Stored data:
- - - - - - -

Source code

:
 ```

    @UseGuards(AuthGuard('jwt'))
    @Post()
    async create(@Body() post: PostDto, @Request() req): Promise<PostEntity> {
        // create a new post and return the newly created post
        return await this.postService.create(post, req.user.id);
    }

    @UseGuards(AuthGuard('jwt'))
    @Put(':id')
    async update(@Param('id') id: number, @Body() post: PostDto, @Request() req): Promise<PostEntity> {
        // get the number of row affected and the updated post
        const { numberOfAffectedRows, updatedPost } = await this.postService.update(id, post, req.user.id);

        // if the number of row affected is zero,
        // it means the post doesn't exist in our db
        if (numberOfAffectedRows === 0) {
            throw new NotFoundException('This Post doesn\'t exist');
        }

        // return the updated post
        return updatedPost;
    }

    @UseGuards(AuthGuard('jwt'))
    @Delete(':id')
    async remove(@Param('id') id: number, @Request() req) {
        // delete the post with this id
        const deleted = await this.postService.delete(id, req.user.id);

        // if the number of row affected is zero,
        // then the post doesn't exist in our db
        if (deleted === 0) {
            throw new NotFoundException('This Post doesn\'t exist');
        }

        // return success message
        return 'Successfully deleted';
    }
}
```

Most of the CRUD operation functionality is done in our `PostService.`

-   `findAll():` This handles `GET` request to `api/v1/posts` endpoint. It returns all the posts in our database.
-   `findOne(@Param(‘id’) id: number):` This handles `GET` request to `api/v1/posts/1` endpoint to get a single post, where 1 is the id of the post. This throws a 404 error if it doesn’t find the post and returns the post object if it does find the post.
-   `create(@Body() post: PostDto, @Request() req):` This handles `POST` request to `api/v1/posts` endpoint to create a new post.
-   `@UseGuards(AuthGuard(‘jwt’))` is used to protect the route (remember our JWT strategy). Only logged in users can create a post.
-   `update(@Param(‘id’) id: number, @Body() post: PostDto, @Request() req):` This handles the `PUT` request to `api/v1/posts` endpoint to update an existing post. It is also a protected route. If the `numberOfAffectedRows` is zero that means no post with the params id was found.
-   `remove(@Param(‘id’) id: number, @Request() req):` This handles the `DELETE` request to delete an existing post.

- - - - - - -

REQUIRED WORK: Return only the number of lines in the entries above that contain the word "endpoint".

SOLUTION BELOW: 4